[Materials provided Boundary: Start]

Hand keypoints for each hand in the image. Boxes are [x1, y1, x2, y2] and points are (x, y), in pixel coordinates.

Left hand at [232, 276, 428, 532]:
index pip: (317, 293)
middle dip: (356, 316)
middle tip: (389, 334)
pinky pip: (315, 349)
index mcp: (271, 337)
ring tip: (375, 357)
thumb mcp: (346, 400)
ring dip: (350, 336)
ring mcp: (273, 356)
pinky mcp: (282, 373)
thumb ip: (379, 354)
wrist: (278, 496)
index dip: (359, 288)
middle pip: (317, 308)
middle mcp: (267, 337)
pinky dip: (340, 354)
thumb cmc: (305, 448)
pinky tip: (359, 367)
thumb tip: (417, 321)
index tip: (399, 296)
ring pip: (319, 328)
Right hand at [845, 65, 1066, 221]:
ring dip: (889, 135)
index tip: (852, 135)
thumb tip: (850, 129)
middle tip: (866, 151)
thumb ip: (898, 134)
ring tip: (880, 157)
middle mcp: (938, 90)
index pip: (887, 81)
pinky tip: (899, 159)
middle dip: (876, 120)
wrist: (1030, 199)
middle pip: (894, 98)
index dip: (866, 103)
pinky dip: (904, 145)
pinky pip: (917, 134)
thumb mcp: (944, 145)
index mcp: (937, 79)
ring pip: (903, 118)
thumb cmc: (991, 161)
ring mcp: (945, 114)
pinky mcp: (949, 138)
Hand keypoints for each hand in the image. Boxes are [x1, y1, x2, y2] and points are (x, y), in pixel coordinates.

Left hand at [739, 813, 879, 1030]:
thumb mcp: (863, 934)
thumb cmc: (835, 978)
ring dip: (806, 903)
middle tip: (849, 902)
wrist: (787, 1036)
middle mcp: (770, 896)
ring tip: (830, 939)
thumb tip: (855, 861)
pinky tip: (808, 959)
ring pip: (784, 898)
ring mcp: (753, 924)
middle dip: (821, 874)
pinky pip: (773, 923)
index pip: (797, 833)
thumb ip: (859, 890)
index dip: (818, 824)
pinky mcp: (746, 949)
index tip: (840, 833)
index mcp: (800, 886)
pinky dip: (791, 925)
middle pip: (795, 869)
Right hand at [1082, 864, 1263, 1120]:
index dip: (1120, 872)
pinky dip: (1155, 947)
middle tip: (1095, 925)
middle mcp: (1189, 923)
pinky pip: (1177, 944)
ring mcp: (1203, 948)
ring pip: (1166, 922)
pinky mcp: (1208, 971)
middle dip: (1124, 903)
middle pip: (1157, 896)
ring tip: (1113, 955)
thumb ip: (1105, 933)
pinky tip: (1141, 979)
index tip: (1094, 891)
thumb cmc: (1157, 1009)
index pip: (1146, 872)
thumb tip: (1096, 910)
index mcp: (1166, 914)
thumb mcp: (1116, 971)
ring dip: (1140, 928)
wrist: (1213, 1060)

[Materials provided Boundary: End]
[Materials provided Boundary: Start]

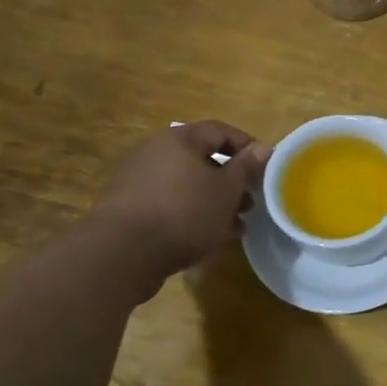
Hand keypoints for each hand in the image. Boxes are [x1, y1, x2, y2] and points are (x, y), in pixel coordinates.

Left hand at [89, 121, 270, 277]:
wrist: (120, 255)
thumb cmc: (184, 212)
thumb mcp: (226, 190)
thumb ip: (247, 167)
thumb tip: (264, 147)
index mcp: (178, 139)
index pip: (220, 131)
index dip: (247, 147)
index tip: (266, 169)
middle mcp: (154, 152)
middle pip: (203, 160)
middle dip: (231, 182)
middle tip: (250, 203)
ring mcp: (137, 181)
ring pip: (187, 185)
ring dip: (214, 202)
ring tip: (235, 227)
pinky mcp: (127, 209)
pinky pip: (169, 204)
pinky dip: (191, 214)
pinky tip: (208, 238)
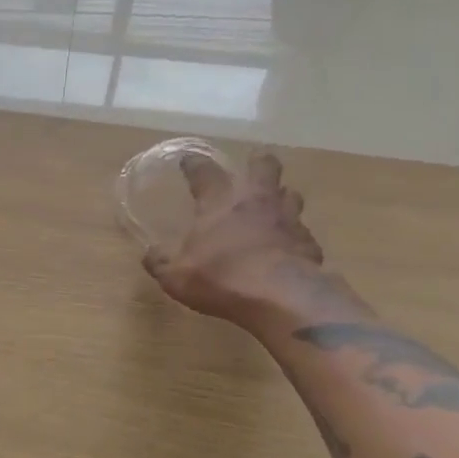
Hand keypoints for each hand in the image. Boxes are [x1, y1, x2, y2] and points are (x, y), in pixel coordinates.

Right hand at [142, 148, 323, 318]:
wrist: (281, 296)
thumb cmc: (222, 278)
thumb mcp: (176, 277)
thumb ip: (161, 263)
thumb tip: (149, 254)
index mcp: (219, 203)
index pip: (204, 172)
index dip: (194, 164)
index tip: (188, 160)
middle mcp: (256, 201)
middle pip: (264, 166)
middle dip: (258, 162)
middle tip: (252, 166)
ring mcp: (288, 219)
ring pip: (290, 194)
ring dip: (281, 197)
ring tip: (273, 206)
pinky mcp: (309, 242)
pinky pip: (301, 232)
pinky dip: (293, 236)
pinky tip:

[Materials provided Boundary: End]

## Work task:
If a line of the data holds the string "wrist", list it.

## Written solution:
wrist: (278, 496)
wrist: (1030, 199)
wrist: (787, 1036)
wrist: (1213, 1060)
wrist: (120, 255)
wrist: (281, 296)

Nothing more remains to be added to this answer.